DeVaughn hopes to cultivate a more student focused culture at UP. His priorities at UP are inspired by his own role model, Professor Hazeltine, who prioritized engaging with students and getting to know them personally. For DeVaughn, this ranges from holding season tickets to the men and women’s soccer and basketball team to personally meeting with first-year business students. 

“I want to be shaking their hands four years from now in Chiles,”  DeVaughn said. “So, I have really been focusing on lots of student things, that means maybe meeting at odd times. I hang around a little bit at night to meet the students. I'm all about the students.”

DeVaughn is also focused on things including equity and inclusivity within the business school. It is important to DeVaughn to be a representative figure for Black and African American students as well as being accessible as a mentor.

DeVaughn holding volunteer coaching awards. DeVaughn has been very involved in his children's development.
by Marek Corsello / The Beacon

“I’ll be frank here,” DeVaughn said. “Sadly in this graduating class, there are 186 senior business majors — two of them identify as Black or African American. I think that number should be higher, we can be better. So it's important, I think, for students like that to see me in this position. I feel like I'm a supportive figure and that's part of the reason why I'm trying to be accessible to students. I want them to know that I've got their back.”

Outside of work, DeVaughn is still a supportive figure for his family. Besides being a sports fan himself, he has also been very involved with his own children’s development in sports. He was a track coach for ten years at his community park system, an experience that earned him an outstanding volunteer award. 

“He comes from very humble beginnings,” his son, Nathan DeVaughn said. “He’s worked hard for what he has, he won’t tell you that. He makes the most of everything. Growing up from a more privileged stance, I felt like I had no excuse to be lazy or not work hard because I remembered his background and how he grew up.” 

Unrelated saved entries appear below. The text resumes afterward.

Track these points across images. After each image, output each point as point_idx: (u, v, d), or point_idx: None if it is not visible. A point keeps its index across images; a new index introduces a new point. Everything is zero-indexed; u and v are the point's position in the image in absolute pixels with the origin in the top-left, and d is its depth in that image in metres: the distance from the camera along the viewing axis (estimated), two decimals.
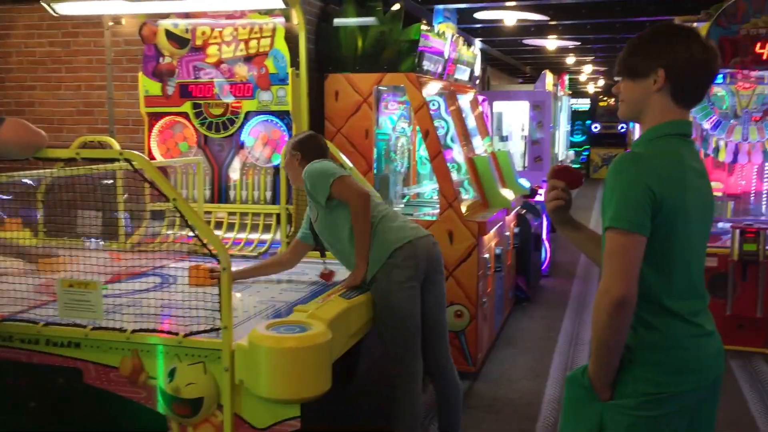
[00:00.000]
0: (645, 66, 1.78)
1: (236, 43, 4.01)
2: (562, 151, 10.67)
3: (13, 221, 3.37)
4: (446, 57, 5.19)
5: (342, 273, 3.23)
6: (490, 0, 6.36)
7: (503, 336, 5.55)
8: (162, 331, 2.43)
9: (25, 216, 3.50)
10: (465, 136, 5.46)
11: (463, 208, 4.52)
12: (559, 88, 9.97)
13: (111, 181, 3.66)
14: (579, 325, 5.91)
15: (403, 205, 5.24)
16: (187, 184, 4.14)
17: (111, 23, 4.56)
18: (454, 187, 4.53)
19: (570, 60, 12.91)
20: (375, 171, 4.70)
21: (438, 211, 4.55)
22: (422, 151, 5.54)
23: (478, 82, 6.61)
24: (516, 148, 8.63)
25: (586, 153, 18.94)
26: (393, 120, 5.22)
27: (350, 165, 3.72)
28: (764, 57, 5.20)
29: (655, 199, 1.67)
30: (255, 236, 4.02)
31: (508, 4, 6.57)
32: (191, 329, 2.39)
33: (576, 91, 18.89)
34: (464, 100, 5.87)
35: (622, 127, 18.72)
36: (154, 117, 4.19)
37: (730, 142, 5.70)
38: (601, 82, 18.99)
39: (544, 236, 7.14)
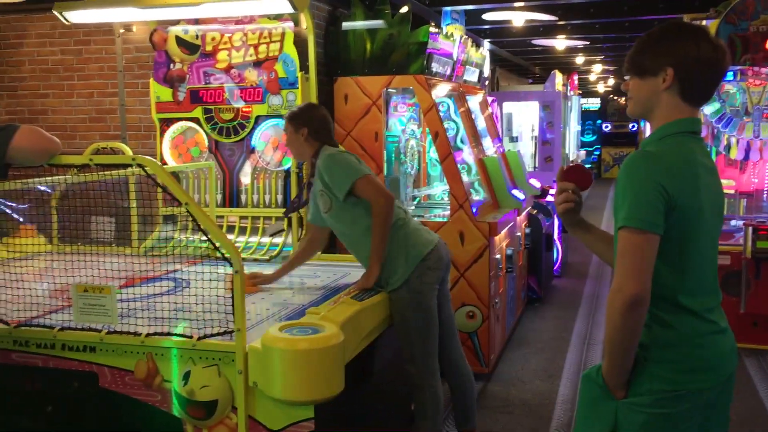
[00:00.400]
0: (654, 64, 1.78)
1: (246, 48, 4.03)
2: (572, 150, 10.63)
3: (28, 228, 3.41)
4: (455, 58, 5.20)
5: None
6: (498, 1, 6.36)
7: (515, 337, 5.54)
8: (176, 335, 2.45)
9: (40, 222, 3.54)
10: (475, 137, 5.46)
11: (474, 209, 4.52)
12: (569, 87, 9.94)
13: (124, 187, 3.69)
14: (591, 325, 5.89)
15: (413, 207, 5.25)
16: (199, 188, 4.17)
17: (122, 31, 4.60)
18: (464, 188, 4.53)
19: (579, 60, 12.87)
20: (385, 173, 4.71)
21: (449, 212, 4.56)
22: (432, 153, 5.55)
23: (487, 83, 6.61)
24: (526, 148, 8.62)
25: (597, 153, 18.87)
26: (402, 122, 5.23)
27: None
28: None
29: (668, 197, 1.67)
30: (266, 240, 4.04)
31: (516, 4, 6.57)
32: (205, 332, 2.40)
33: (586, 91, 18.83)
34: (474, 101, 5.88)
35: (634, 126, 18.64)
36: (166, 123, 4.22)
37: (742, 139, 5.67)
38: (611, 82, 18.91)
39: (555, 236, 7.12)
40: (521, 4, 6.48)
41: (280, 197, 4.11)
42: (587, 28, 8.41)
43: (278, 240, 4.00)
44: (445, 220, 4.55)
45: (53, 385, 2.57)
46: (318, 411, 2.32)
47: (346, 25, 4.65)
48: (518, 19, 7.42)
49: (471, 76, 5.77)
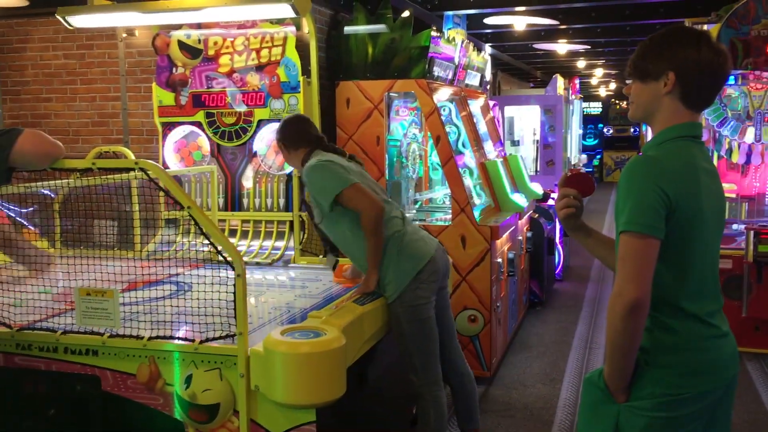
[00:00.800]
0: (655, 69, 1.78)
1: (248, 53, 4.04)
2: (574, 154, 10.63)
3: (31, 231, 3.41)
4: (456, 63, 5.21)
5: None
6: (499, 5, 6.37)
7: (517, 340, 5.54)
8: (178, 338, 2.45)
9: (43, 226, 3.55)
10: (476, 141, 5.47)
11: (476, 213, 4.53)
12: (571, 91, 9.95)
13: (127, 191, 3.70)
14: (593, 328, 5.89)
15: (415, 211, 5.25)
16: (201, 192, 4.18)
17: (124, 35, 4.62)
18: (466, 192, 4.54)
19: (581, 63, 12.89)
20: (387, 177, 4.71)
21: (450, 216, 4.56)
22: (434, 157, 5.55)
23: (488, 87, 6.62)
24: (528, 152, 8.62)
25: (598, 157, 18.87)
26: (404, 126, 5.23)
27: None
28: None
29: (669, 202, 1.68)
30: (268, 243, 4.05)
31: (517, 9, 6.58)
32: (207, 336, 2.41)
33: (588, 95, 18.84)
34: (475, 105, 5.89)
35: (635, 130, 18.64)
36: (168, 127, 4.24)
37: (743, 143, 5.67)
38: (613, 86, 18.92)
39: (557, 240, 7.12)
40: (523, 8, 6.50)
41: (282, 201, 4.12)
42: (589, 32, 8.43)
43: (280, 244, 4.00)
44: (447, 224, 4.55)
45: (56, 389, 2.58)
46: (320, 414, 2.32)
47: (348, 29, 4.66)
48: (519, 23, 7.44)
49: (472, 80, 5.78)
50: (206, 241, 2.35)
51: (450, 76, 5.13)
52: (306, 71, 3.96)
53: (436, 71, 4.78)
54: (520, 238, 5.47)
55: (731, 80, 5.59)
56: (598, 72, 15.09)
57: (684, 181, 1.72)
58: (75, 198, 3.51)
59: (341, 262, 3.35)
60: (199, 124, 4.19)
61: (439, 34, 4.84)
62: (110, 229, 3.53)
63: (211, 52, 4.11)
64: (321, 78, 4.09)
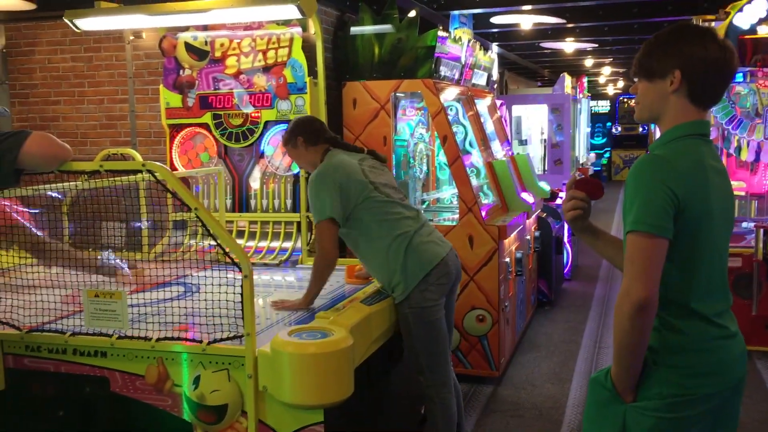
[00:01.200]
0: (661, 67, 1.77)
1: (254, 54, 4.05)
2: (582, 153, 10.60)
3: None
4: (463, 62, 5.20)
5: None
6: (506, 4, 6.35)
7: (526, 340, 5.53)
8: (186, 339, 2.46)
9: (51, 228, 3.56)
10: (483, 141, 5.46)
11: (483, 213, 4.52)
12: (578, 90, 9.92)
13: (134, 193, 3.71)
14: (602, 328, 5.87)
15: (422, 211, 5.24)
16: (209, 193, 4.19)
17: (132, 37, 4.64)
18: (473, 192, 4.53)
19: (588, 62, 12.85)
20: (394, 177, 4.71)
21: (458, 216, 4.56)
22: (441, 157, 5.55)
23: (495, 86, 6.61)
24: (535, 151, 8.60)
25: (607, 155, 18.80)
26: (411, 126, 5.23)
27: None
28: None
29: (677, 201, 1.67)
30: (276, 244, 4.05)
31: (524, 8, 6.56)
32: (215, 337, 2.41)
33: (595, 94, 18.77)
34: (482, 104, 5.88)
35: (644, 129, 18.56)
36: (176, 128, 4.25)
37: (752, 140, 5.64)
38: (621, 84, 18.85)
39: (565, 239, 7.10)
40: (529, 7, 6.48)
41: (289, 202, 4.13)
42: (596, 31, 8.40)
43: (288, 244, 4.01)
44: (455, 223, 4.55)
45: (65, 390, 2.59)
46: (327, 415, 2.33)
47: (355, 29, 4.67)
48: (526, 22, 7.41)
49: (479, 79, 5.77)
50: (214, 243, 2.36)
51: (457, 76, 5.12)
52: (312, 72, 3.96)
53: (443, 71, 4.77)
54: (528, 237, 5.45)
55: (739, 78, 5.55)
56: (606, 70, 15.04)
57: (692, 179, 1.71)
58: (83, 200, 3.53)
59: (352, 263, 3.35)
60: (206, 126, 4.20)
61: (445, 34, 4.83)
62: (118, 231, 3.54)
63: (217, 54, 4.12)
64: (327, 79, 4.09)
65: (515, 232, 4.84)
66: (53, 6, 4.42)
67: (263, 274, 3.66)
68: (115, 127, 4.85)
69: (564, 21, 7.28)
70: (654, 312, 1.68)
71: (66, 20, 3.72)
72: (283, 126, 4.06)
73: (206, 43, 4.13)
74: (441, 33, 4.66)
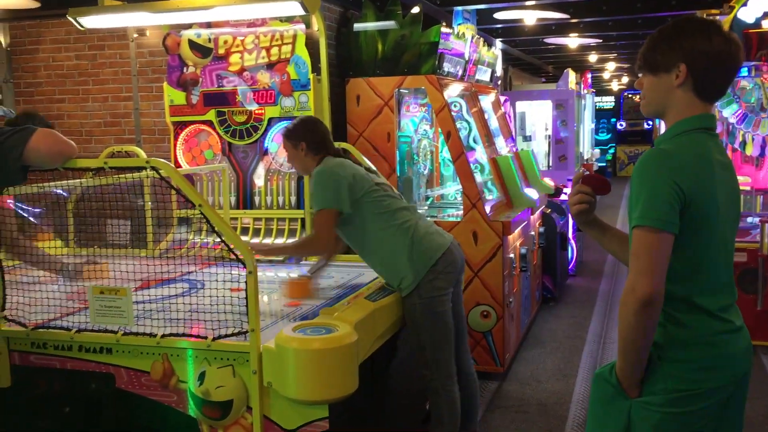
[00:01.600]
0: (666, 61, 1.76)
1: (258, 51, 4.05)
2: (587, 149, 10.57)
3: (45, 232, 3.44)
4: (467, 58, 5.19)
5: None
6: (509, 0, 6.34)
7: (530, 336, 5.53)
8: (191, 335, 2.47)
9: (57, 225, 3.58)
10: (487, 137, 5.45)
11: (487, 209, 4.51)
12: (582, 86, 9.89)
13: (139, 190, 3.72)
14: (607, 324, 5.86)
15: (427, 207, 5.24)
16: (213, 191, 4.20)
17: (135, 35, 4.64)
18: (477, 188, 4.53)
19: (593, 57, 12.81)
20: (398, 173, 4.71)
21: (462, 212, 4.56)
22: (445, 153, 5.54)
23: (499, 82, 6.60)
24: (540, 147, 8.58)
25: (611, 151, 18.75)
26: (415, 122, 5.23)
27: (373, 168, 3.74)
28: None
29: (683, 196, 1.66)
30: (280, 241, 4.06)
31: (527, 3, 6.55)
32: (219, 333, 2.42)
33: (600, 89, 18.73)
34: (486, 100, 5.87)
35: (649, 124, 18.52)
36: (180, 126, 4.26)
37: (757, 135, 5.62)
38: (626, 79, 18.80)
39: (570, 235, 7.09)
40: (533, 2, 6.46)
41: (293, 198, 4.13)
42: (600, 26, 8.37)
43: (292, 241, 4.01)
44: (459, 219, 4.55)
45: (71, 387, 2.60)
46: (332, 410, 2.33)
47: (358, 26, 4.66)
48: (530, 17, 7.40)
49: (483, 75, 5.76)
50: (218, 239, 2.36)
51: (460, 72, 5.11)
52: (316, 69, 3.96)
53: (447, 67, 4.77)
54: (533, 233, 5.45)
55: (744, 72, 5.54)
56: (610, 66, 14.99)
57: (697, 174, 1.70)
58: (88, 197, 3.54)
59: (295, 279, 3.24)
60: (210, 123, 4.20)
61: (449, 30, 4.82)
62: (123, 228, 3.55)
63: (221, 51, 4.12)
64: (331, 75, 4.09)
65: (519, 228, 4.83)
66: (57, 4, 4.43)
67: (267, 271, 3.66)
68: (120, 125, 4.86)
69: (568, 16, 7.26)
70: (659, 307, 1.68)
71: (70, 18, 3.73)
72: (287, 122, 4.05)
73: (210, 40, 4.13)
74: (444, 29, 4.65)
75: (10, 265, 2.93)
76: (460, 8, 6.10)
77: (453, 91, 5.06)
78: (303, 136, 3.05)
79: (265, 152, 4.16)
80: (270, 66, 4.05)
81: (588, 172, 1.91)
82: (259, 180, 4.20)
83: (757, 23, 5.15)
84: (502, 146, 5.75)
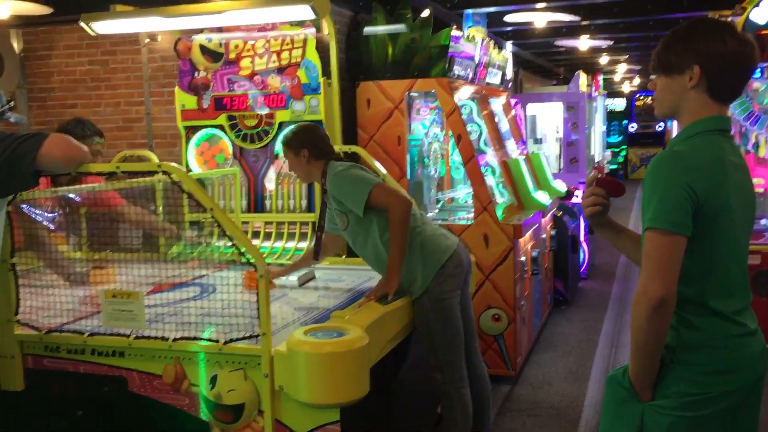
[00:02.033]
0: (680, 62, 1.75)
1: (269, 55, 4.07)
2: (598, 152, 10.53)
3: (59, 236, 3.46)
4: (477, 61, 5.18)
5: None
6: (519, 2, 6.33)
7: (542, 339, 5.50)
8: (203, 339, 2.47)
9: (70, 230, 3.60)
10: (498, 140, 5.44)
11: (498, 212, 4.50)
12: (594, 88, 9.85)
13: (151, 194, 3.74)
14: (619, 327, 5.83)
15: (437, 211, 5.24)
16: (224, 194, 4.21)
17: (147, 40, 4.67)
18: (488, 191, 4.52)
19: (603, 60, 12.76)
20: (408, 177, 4.71)
21: (473, 215, 4.55)
22: (456, 156, 5.53)
23: (510, 85, 6.58)
24: (551, 150, 8.55)
25: (623, 154, 18.66)
26: (425, 125, 5.22)
27: (384, 171, 3.74)
28: None
29: (696, 198, 1.65)
30: (291, 244, 4.07)
31: (538, 6, 6.53)
32: (231, 336, 2.42)
33: (611, 91, 18.65)
34: (497, 103, 5.86)
35: (660, 126, 18.42)
36: (191, 130, 4.27)
37: None
38: (637, 81, 18.71)
39: (581, 238, 7.06)
40: (543, 5, 6.45)
41: (304, 202, 4.14)
42: (611, 28, 8.35)
43: (303, 245, 4.02)
44: (470, 222, 4.54)
45: (83, 390, 2.61)
46: (344, 414, 2.33)
47: (368, 30, 4.67)
48: (540, 20, 7.38)
49: (494, 78, 5.75)
50: (229, 243, 2.37)
51: (471, 75, 5.11)
52: (326, 72, 3.97)
53: (457, 70, 4.76)
54: (544, 236, 5.43)
55: (757, 74, 5.49)
56: (622, 68, 14.93)
57: (711, 176, 1.69)
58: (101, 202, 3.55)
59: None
60: (221, 127, 4.22)
61: (459, 33, 4.82)
62: (136, 232, 3.57)
63: (232, 56, 4.14)
64: (341, 79, 4.10)
65: (530, 231, 4.82)
66: (69, 10, 4.46)
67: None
68: (132, 130, 4.89)
69: (579, 18, 7.24)
70: (672, 310, 1.67)
71: (82, 24, 3.76)
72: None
73: (221, 45, 4.15)
74: (454, 32, 4.65)
75: (23, 270, 2.95)
76: (470, 11, 6.09)
77: (463, 94, 5.05)
78: (304, 143, 3.02)
79: (276, 156, 4.17)
80: (281, 70, 4.06)
81: (601, 175, 1.90)
82: (270, 184, 4.21)
83: None
84: (512, 149, 5.74)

DeVaughn, during his time at UP, hopes to embrace students, enable success for our stakeholders and engage students in Portland communities. His job, as he puts it, is to give students the necessary resources to solve problems students are interested in, prepare students for future jobs and to push students to think outside of the UP campus boundaries. 

“That's why I'm in this particular business, because, to me, that's what's important,” DeVaughn said. “Professor Hazeltine is my sort of academic hero and when I'm all done in this profession I'm striving to have students say that their experience was so informed by Mike DeVaughn that they might put me in a bottle cap as well.”